▶ THE PROBLEM: Skipping all pictures, print exactly the lines below from the one with "539 188 39531" through the final line.

Collected data entries
Start of Block
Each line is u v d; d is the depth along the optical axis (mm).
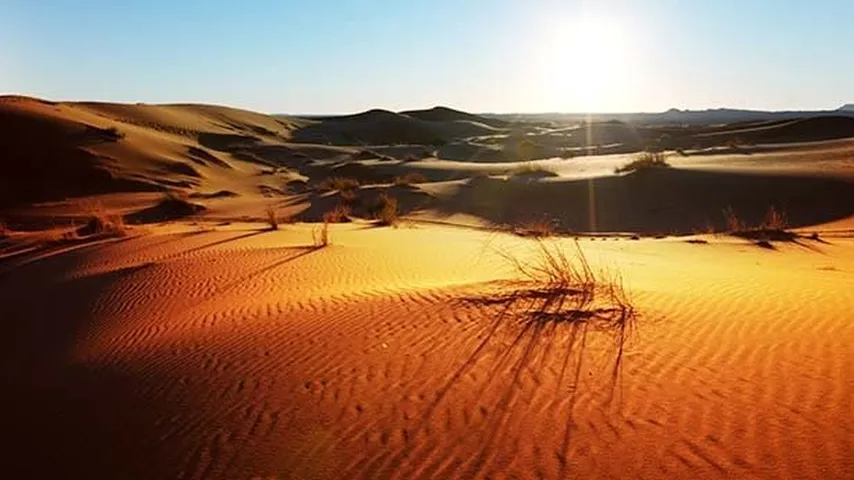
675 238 24609
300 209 42281
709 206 34219
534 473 5066
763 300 9477
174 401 6965
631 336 7844
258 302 11336
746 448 5176
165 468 5676
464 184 43094
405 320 8977
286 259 16141
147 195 57281
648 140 96438
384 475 5223
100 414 6926
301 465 5465
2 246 28188
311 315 9727
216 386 7215
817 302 9289
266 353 8125
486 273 13086
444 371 7055
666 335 7844
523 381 6664
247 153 86562
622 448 5305
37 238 28656
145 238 22766
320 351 7996
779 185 35344
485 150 91250
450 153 93438
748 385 6289
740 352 7168
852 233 25750
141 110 105438
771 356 7008
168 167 69188
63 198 58812
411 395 6543
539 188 39531
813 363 6758
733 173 38000
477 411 6105
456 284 11211
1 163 63938
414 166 61344
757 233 24031
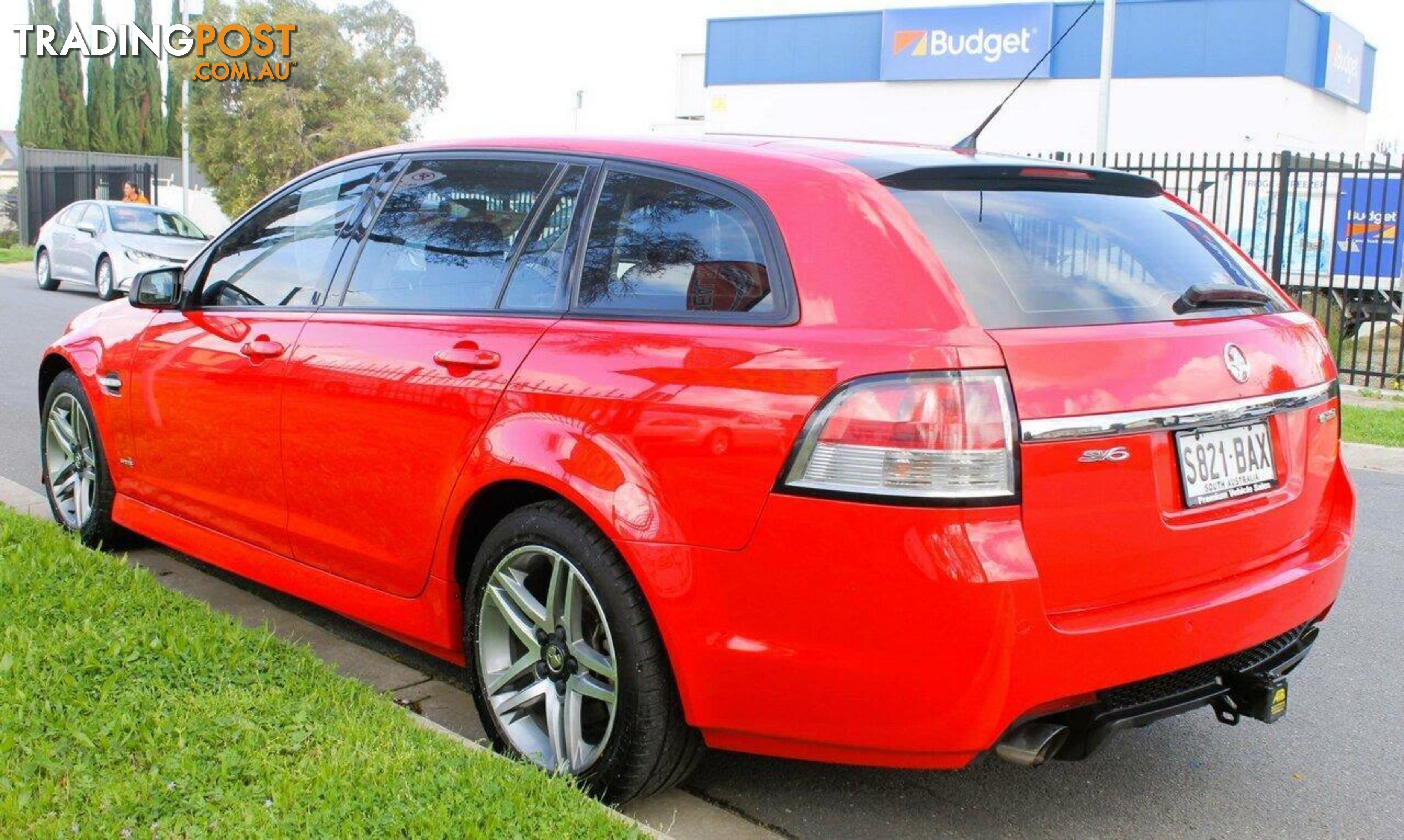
End of Block
▶ EXERCISE RESULT:
539 188 39531
813 363 6758
733 173 38000
477 411 6105
456 284 11211
1 163 63938
414 166 61344
757 233 24031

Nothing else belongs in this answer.